This was originally posted on APC forums on 8/6/2015
My APC Smart UPS 1400 shows no signs of life when I power it, and there is no charging voltage on the battery terminals. I found that the primaries of T1, T2 transformers shown in the picture (between pins 1 and 2, and 3 and 4) are open when measured with DMM. The PCB is labeled 640-0732H REV 8. What are the specs for these transformers and where can I get replacements?
This was originally posted on APC forums on 8/7/2015
APC doesn't make schematics or spare parts available, except via their authorized repair facilities. As you're in the US, that would be CoastTec. As users we may not like that, but APC gets to make the rules.
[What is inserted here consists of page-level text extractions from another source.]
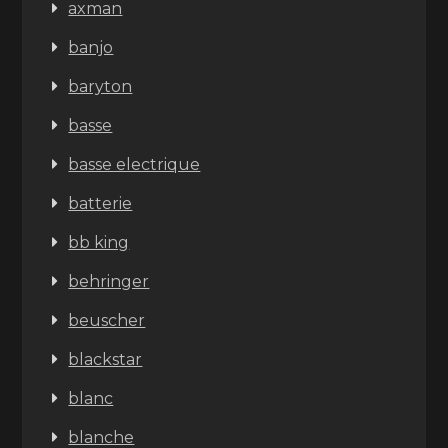
axman
banjo
baryton
basse
basse electrique
batterie
bb king
behringer
beuscher
blackstar
blanc
blanche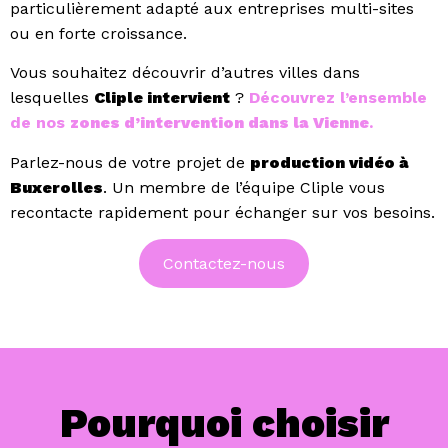
particulièrement adapté aux entreprises multi-sites
ou en forte croissance.
Vous souhaitez découvrir d’autres villes dans
lesquelles
Cliple intervient
?
Découvrez l’ensemble
de nos
zones d’intervention dans la Vienne
.
Parlez-nous de votre projet de
production vidéo à
Buxerolles
. Un membre de l’équipe Cliple vous
recontacte rapidement pour échanger sur vos besoins.
Contactez-nous
Pourquoi choisir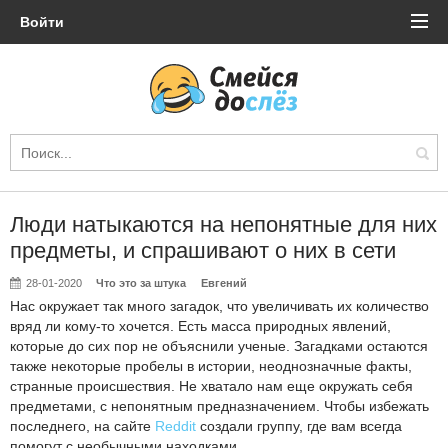
Войти
Люди натыкаются на непонятные для них
предметы, и спрашивают о них в сети
28-01-2020
Что это за штука
Евгений
Нас окружает так много загадок, что увеличивать их количество
вряд ли кому-то хочется. Есть масса природных явлений,
которые до сих пор не объяснили ученые. Загадками остаются
также некоторые пробелы в истории, неоднозначные факты,
странные происшествия. Не хватало нам еще окружать себя
предметами, с непонятным предназначением. Чтобы избежать
последнего, на сайте
Reddit
создали группу, где вам всегда
помогут с необычными находками.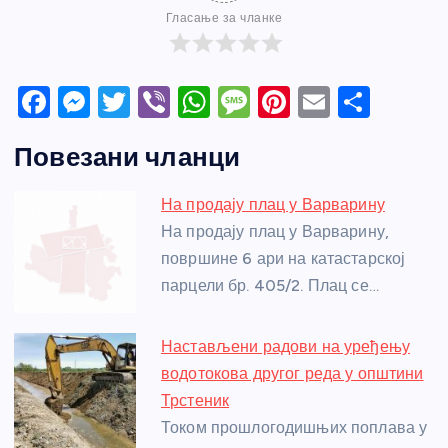
Гласање за чланке
F
M
T
Vi
W
M
Pi
E
S
a
e
w
b
h
e
nt
m
h
Повезани чланци
c
ss
itt
er
at
ss
er
ail
ar
e
e
er
s
a
e
e
На продају плац у Варварину
b
n
A
g
st
На продају плац у Варварину,
o
g
p
e
површине 6 ари на катастарској
o
er
p
парцели бр. 405/2. Плац се…
k
Настављени радови на уређењу
водотокова другог реда у општини
Трстеник
Током прошлогодишњих поплава у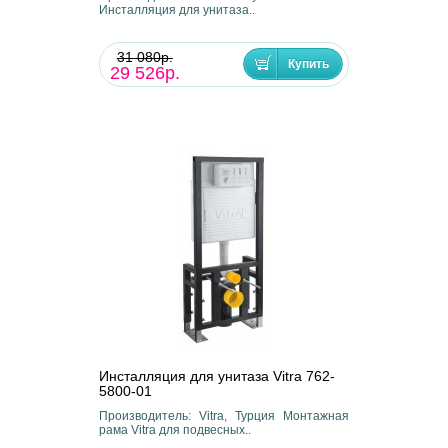
Инсталляция для унитаза..
31 080р.
29 526р.
Инсталляция для унитаза Vitra 762-
5800-01
Производитель: Vitra, Турция Монтажная
рама Vitra для подвесных..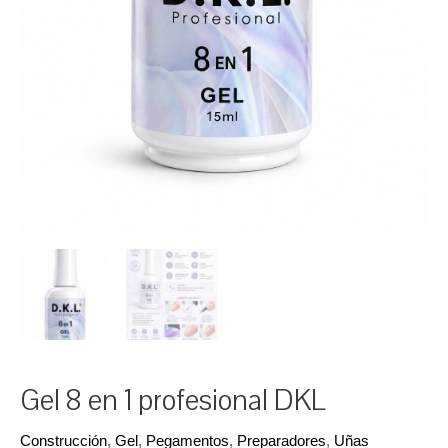
Gel 8 en 1 profesional DKL
Construcción
,
Gel
,
Pegamentos
,
Preparadores
,
Uñas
Sometimes the parts have a standard manufacturer part number on them, sometimes they only have a "house number". Your transformers are in the second category - 430-0029 and 430-0003 are APC house numbers.
If both transformer primaries are indeed open, I'd suspect a problem elsewhere and even if you could get the transformers, the replacements would probably fail. Switch-mode power supplies tend to fail with one part taking out a bunch of other parts at the same time, and a UPS is just a fancy switch-mode supply with a battery.
It also looks like this UPS is 18 or 19 years old, and being some flavor of SU1400 it doesn't have a lot of value. If you're trying to save money, I'd suggest finding the least expensive used model on eBay with a black faceplate (those are newer than the beige faceplate ones), from a seller that offers at least a 2-week warranty. With a used unit, you should check the battery float voltage as well and adjust as needed. I'm not going to post it here in APC's forum, but a search for "APC float calibration" (without the quotes) should get you where you need to go. APC's lower-end units tend to drift out of calibration after a few years (generally to the high side) and start cooking batteries.
If you are tempted to purchase a scrap / non-working UPS of the same model as yours to get a whole board to swap, I would advise against it. Units from that era tend to be calibrated by installing different values of components, not by software, and mix-and-match of boards from different units (even ones with closely-related serial numbers) can cause some really odd problems. You've probably noticed lots of writing with magic marker on the boards and sometimes even on the inside of the case - they are leftovers from the complicated calibration process on these older units.